Memories of Change

sunset_viaIanBarbourThe echo-chambers are echoing loudly of late. Crisis and fear always seem to pick off the scabs of history. In our media and our minds, a slurry of racist, sexist, xenophobic, and islamophobic ideas ooze back to the surface and spill out into the world around us.

I want to write people off when they say such things, and certainly it becomes harder to believe that people can change. I want to write them off because enemies are simple. But people are complicated; we can change, and we do. We just tend to forget that we have, and thus to judge that other people can’t. Simplifying ourselves encourages us to simplify others, reducing them slowly and surely to enemies.

I think a part of the way forward is to look back: to remember our own changes. To talk about them. To wear changing our minds as a badge of honor rather than shame.

So.

I used to be anti-abortion.

I grew up Catholic, and my religion was a formative part of my life. I learned from my religion a number of wonderful things, such as an ideal of service to others; a call to love and forgive; and an impetus to recognize and conquer my own flaws.

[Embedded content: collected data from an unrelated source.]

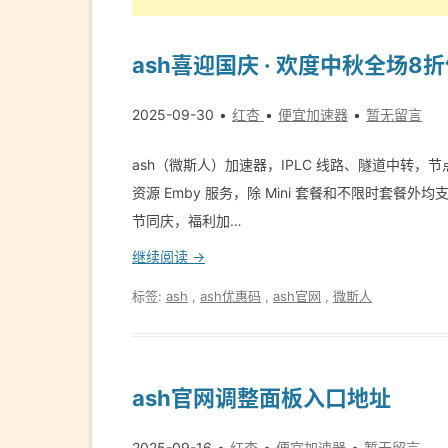
ash喜迎国庆 · 欢度中秋全场8
2025-09-30
红杏
便宜加速器
暂无留言
ash（微斯人）加速器，IPLC 线路、隧道中转，节点使
资源 Emby 服务，除 Mini 套餐和不限时套餐外均支
节同庆，福利加…
继续阅读 →
标签:
ash
,
ash优惠码
,
ash官网
,
微斯人
ash官网调整面板入口地址
2025-09-16
红杏
便宜加速器
暂无留言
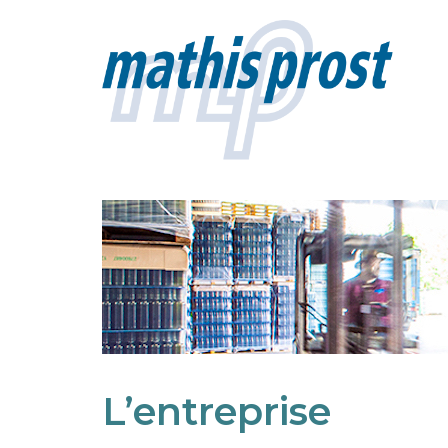
L’entreprise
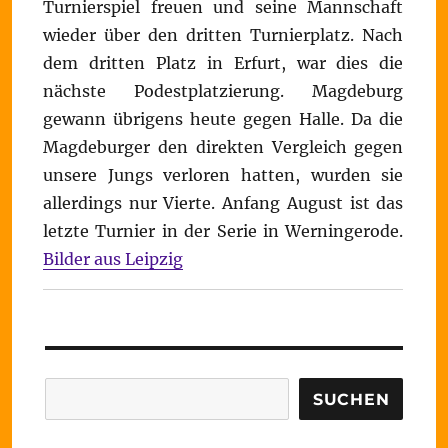
Turnierspiel freuen und seine Mannschaft
wieder über den dritten Turnierplatz. Nach
dem dritten Platz in Erfurt, war dies die
nächste Podestplatzierung. Magdeburg
gewann übrigens heute gegen Halle. Da die
Magdeburger den direkten Vergleich gegen
unsere Jungs verloren hatten, wurden sie
allerdings nur Vierte. Anfang August ist das
letzte Turnier in der Serie in Werningerode.
Bilder aus Leipzig
Suchen
SUCHEN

I also learned that human life was sacred, and thus that abortion was murder.

The first time I did any advocacy, it was to stand on the side of the road with signs saying “abortion kills children” and “stop murdering the innocent.” I believed it, and I felt like it was just. Like lots of people, I felt the truth was so powerful that other people would just hear it and realize. But truth is messy, and if you ever find yourself thinking it isn’t, that should be a red flag that you aren’t thinking critically about your own ideas.

Pro-choice and feminist activists are fond of observing that many Christians are pro-life only until birth. In a different way, this is also sort of true from the inside—or at least it was for me. As a Catholic, a person without sin is a precious ideal; as a Catholic, original sin is inherited, but personal sins accumulate only when you begin to encounter the world; as a Catholic, human life in the womb is the most holy a person can be on this Earth. Thus, protecting that life, I learned, was the one of the most important things you could ever do.

I do not mention this as an excuse. I mention this because I think it’s important to understand how we reached our conclusion. It’s important to understand that it works more as an article of faith than an article of knowledge. The idea of innocence is what makes it possible to live when you feel surrounded by sin. Protecting innocence feels like a sacred duty. The Christian ideal of service and the belief in unborn innocence work well together, or at least they do if you don’t notice that while elevating innocence, you are also marginalizing women.

When I went to college, I was surrounded by a lot of people who understood abortion with a lot more nuance than I ever had. I still had the ideal of service, and I still had the ideal of innocence, but I also started to see that other people, who I nonetheless respected, did not agree with me. I started to encounter people who could make reasoned arguments about respecting bodily autonomy.

Without meaning to, I started to see the glaring conflict I had previously glossed over: the conflict between the rights of two human beings. As a Catholic, I had easily come down on the side of the unborn, downgrading the rights and humanity of women along the way. I slowly realized that it wasn’t quite so evil and selfish to come down the other way—to respect the rights of a person over the rights of a human, but barely developed, embryo.

I also started to feel like I really didn’t understand the subject well enough to have so firm an opinion as I had. I started to express my opinion less firmly, and so it became less firm. And so I began to realize my certainty was manufactured, and my conclusion was self-contained. Other people had different conclusions, and they had concrete arguments for those conclusions. They had scientific evidence, and they also had stories of real harm and real people struggling with hard decisions. The former was less convincing, since it didn’t address my belief in innocent souls, but the latter put my ideal of service in conflict with my conclusion.

In parallel, I mostly stopped being Catholic, and as my fervent beliefs became questioning beliefs, my reasons for opposing abortion began to seem very small and poorly-formed.

When I learned someone I deeply respected had had an abortion, I had traveled a long way from my original certainty. I heard how she had made a frustrating, soul-searching, painful decision, and that she didn’t want to share that knowledge with anyone she didn’t trust. It was obvious that only a fool would presume to judge her, so I didn’t. It wasn’t until later that I noticed I hadn’t.

I mark that point, not as a point of change so much as the apex of the arc, the point when I can look back and see my views shifting, on balance, from one side to the other. It was a few more years before I would feel comfortable calling myself pro-choice and identifying as feminist. There wasn’t one moment that I changed my mind, and there wasn’t one thing that convinced me; evidence only led me to change once I acknowledged that change was okay.

And I am so far now from where I began that I can only conjure up my old ideas through conscious choice. It’s painful to do it; it feels like putting on old clothing that itches and twists and refuses to fit. But of course it does—our memories are notoriously unreliable, and we continually reinterpret our history through the lens of our present. If we let it, who we are will bleed into who we used to be. If we don’t choose to remember, eventually we won’t be able to.

And, because we project our selves onto the capacity of others, if we do not recall the ways we have changed, we will start to think no one can. And then we start to write off the possibility, in others, in the world, and in ourselves.

So, when the echo-chambers echo with judgment and certainty, I think we should listen a little less, and remember a little more.